London-based Diageo is the largest liquor company in the world. (Toby Melville / Reuters, Alfonso Surroca) The battle between Puerto Rico and the Virgin Islands erupted last fall after Congress stuck $192 million in rum tax rebates for the U.S. territories into the $700 billion financial bailout package.

The rum provision was small potatoes but highly symbolic. Opponents of the bailout bill derided the rebate as a subsidy for rum-makers. Liquor industry interests howled that the money went to the territorial governments, not the rum-makers. When Congress passed the bailout, the furor died – but politicking over the obscure rebate program continues.

Afterward, ProPublica examined whether the tax rebate would benefit the rum-makers. We found that the money would go to the territorial governments. But Puerto Rico and the Virgin Islands then would pass along some of the $192 million to rum-makers as marketing subsidies and production incentives.

What’s more, that $192 million was part of a larger pot of rum excise tax money – some $500 million annually – that Congress steers to the territories under the 92-year-old rum "cover over" program.

Rum-makers get a significant chunk of the money. But our eyes popped wide open when we discovered that shortly before the bailout debate, the Virgin Islands cut a deal with Diageo, the world’s largest purveyor of spirits, including "Captain Morgan" rum.

Under the arrangement, the London-based giant would move its rum production from Puerto Rico to the U.S. Virgin Islands in 2012. In exchange, the Virgin Islands would pass along roughly half of its share of the rum tax rebate to Diageo. The Virgin Islands and Diageo would each get $2 billion in rum tax rebates over 30 years of the agreement – money that neither would receive if Diageo continued to make rum at its Serralles Distillery in Puerto Rico.

To Puerto Rico and Serralles, it is an act of piracy. Diageo’s move to the Virgin Islands means that most of Puerto Rico’s share of the excise tax rebate will move, too. Puerto Rico has received $3.5 billion in payments in the past decade. For Serralles, the move means the loss of its biggest customer and, possibly, 400 jobs.

Now, with permits granted, bonds about to be issued and groundbreaking imminent for the $165 million distillery that the Virgin Islands will build on St.

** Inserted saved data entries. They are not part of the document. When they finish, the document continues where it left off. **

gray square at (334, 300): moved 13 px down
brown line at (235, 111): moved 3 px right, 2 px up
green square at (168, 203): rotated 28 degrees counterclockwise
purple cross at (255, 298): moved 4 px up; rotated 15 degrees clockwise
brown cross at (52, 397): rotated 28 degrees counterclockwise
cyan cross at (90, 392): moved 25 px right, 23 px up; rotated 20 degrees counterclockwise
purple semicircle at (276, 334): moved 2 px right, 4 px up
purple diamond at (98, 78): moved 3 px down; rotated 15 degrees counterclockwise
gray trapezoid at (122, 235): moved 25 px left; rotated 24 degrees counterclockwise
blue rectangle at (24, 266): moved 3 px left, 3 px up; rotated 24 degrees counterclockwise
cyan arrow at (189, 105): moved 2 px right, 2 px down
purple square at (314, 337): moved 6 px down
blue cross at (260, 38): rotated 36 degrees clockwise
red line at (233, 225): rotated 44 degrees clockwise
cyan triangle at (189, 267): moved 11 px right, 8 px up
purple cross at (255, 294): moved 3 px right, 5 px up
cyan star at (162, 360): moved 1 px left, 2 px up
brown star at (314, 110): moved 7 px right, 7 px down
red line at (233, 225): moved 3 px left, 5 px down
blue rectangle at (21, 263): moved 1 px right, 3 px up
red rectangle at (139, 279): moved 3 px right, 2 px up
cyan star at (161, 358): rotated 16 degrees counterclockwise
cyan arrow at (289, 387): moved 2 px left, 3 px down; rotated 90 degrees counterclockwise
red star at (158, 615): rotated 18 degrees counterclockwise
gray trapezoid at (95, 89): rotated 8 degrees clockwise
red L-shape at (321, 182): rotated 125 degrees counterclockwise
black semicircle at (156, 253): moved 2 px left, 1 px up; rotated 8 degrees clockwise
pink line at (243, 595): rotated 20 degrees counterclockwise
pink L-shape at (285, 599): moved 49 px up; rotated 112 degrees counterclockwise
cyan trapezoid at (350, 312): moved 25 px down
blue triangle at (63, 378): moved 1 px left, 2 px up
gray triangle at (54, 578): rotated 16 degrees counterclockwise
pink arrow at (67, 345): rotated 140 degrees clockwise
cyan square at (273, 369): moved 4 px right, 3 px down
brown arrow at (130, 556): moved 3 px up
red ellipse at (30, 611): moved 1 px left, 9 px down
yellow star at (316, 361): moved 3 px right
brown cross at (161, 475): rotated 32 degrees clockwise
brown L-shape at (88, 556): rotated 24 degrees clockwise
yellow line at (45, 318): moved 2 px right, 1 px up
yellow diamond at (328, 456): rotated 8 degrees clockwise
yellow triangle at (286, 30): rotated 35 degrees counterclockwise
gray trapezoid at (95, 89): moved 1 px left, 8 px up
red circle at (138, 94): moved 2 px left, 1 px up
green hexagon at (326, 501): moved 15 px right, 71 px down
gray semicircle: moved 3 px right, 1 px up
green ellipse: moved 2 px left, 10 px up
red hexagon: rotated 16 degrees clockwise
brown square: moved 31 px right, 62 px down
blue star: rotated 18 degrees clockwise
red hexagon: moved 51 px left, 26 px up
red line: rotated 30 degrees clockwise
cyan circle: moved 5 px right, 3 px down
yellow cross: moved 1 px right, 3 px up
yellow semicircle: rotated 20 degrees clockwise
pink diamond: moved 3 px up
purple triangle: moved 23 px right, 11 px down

Croix for Diageo, each side has fired a legislative salvo in Congress.

Donna M. Christensen, the Virgin Islands’ delegate in the U.S. House, introduced a bill that would make the full "cover over" payment permanent and do away with the need for congressional votes every year or two. The measure effectively would lock in the $4 billion in rebates that Diageo and the Virgin Islands expect to split.

In a recent news release, Christensen said the rebate money is "for use as its government sees fit, usually in the Virgin Islands, to fund capital improvement projects, and for other general purposes." She made no mention of the deal with Diageo, the producer of Dom Perignon, Smirnoff, Tanqueray, Jose Cuervo and Guinness, among others. The company had revenues of $8 billion in 2008.

Puerto Rico has responded with its own legislation: a bill capping at 10 percent the amount of the rebate that either territory is allowed to share with rum-makers. Puerto Rico’s argument is that the money is intended as an economic boost to the territories, not as a sweetener for one territory to lure away a major employer from the other territory.

"The purpose of the rebate is, and has always been, to help both territories provide for the general well-being of their people and to increase the economic development of the island," Pedro Pierluisi, Puerto Rico’s resident commissioner and representative in Congress, said in unveiling the bill. "The program was not designed to allow a territory to portion out excessive subsidies to rum manufacturers."

Since 1966, Puerto Rico has had a law limiting rum-makers’ cut to 10 percent, said Javier Vazquez Morales, the executive director of the Puerto Rico Industrial Development Company. In practice, he said, Puerto Rico has held the payments to 6 percent.

Pierluisi’s bill could blow up the Diageo agreement with the Virgin Islands and the entire 92-year-old rum rebate program. Christensen warned that it "would call into question a program that has been of financial benefit to both territories."

Both sides realize that the simmering war could bring unwanted attention a program that could be construed by opponents as a massive tax subsidy to a foreign spirits maker, Diageo. That would present a difficult vote for most members of Congress.